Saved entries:
──────────────────────────────
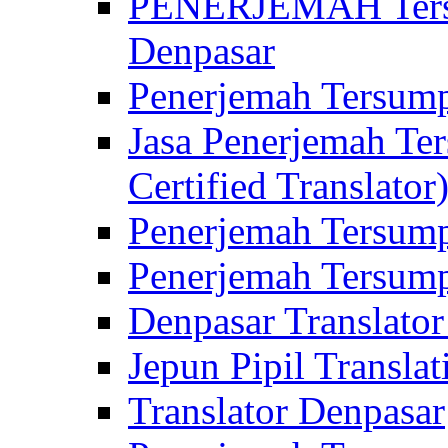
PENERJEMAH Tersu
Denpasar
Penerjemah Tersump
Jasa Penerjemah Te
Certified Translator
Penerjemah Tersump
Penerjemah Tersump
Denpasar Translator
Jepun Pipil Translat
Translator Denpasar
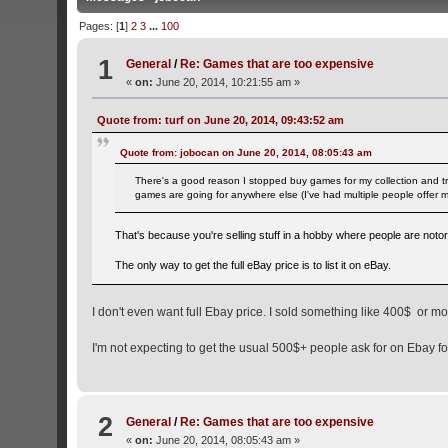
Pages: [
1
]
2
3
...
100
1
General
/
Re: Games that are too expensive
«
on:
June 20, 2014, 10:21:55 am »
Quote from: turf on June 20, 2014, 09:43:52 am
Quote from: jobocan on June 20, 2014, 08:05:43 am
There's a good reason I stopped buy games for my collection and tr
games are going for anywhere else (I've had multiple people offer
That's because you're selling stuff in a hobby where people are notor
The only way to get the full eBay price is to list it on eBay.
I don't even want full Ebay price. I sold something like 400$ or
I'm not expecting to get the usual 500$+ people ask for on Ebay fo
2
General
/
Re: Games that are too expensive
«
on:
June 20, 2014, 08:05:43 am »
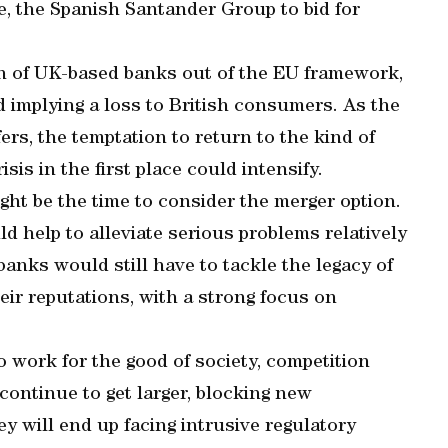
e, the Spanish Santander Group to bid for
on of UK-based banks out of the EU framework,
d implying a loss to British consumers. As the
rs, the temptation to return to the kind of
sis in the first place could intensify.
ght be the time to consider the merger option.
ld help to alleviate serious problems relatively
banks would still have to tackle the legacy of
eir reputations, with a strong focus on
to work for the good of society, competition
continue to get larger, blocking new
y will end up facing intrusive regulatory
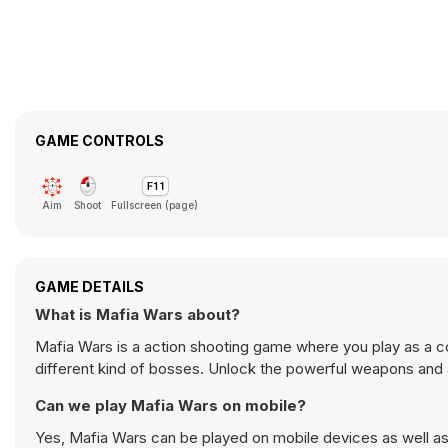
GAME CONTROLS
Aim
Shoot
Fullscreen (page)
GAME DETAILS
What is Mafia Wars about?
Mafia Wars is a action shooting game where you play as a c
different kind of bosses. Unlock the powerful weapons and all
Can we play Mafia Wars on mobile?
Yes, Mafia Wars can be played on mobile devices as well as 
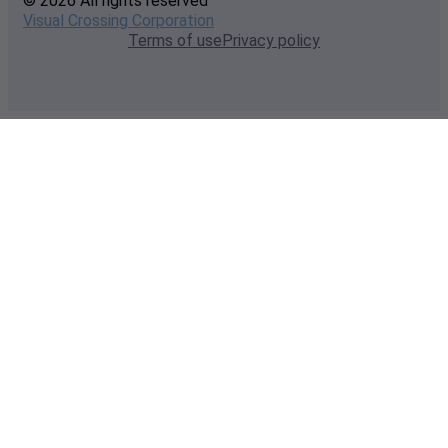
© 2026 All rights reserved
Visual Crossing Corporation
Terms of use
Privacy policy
──────────────────────────────
▶ [WHAT YOU HAVE TO DO] Set down word for word every line from the line containing "sis in the first place could intensify." through the last line of the entries, and nothing more; no pictures.

▶ [YOUR SOLUTION]
sis in the first place could intensify.
ght be the time to consider the merger option.
ld help to alleviate serious problems relatively
banks would still have to tackle the legacy of
eir reputations, with a strong focus on
to work for the good of society, competition
continue to get larger, blocking new
y will end up facing intrusive regulatory
GAME CONTROLS
Aim
Shoot
Fullscreen (page)
GAME DETAILS
What is Mafia Wars about?
Mafia Wars is a action shooting game where you play as a c
different kind of bosses. Unlock the powerful weapons and all
Can we play Mafia Wars on mobile?
Yes, Mafia Wars can be played on mobile devices as well as 
© 2026 All rights reserved
Visual Crossing Corporation
Terms of use
Privacy policy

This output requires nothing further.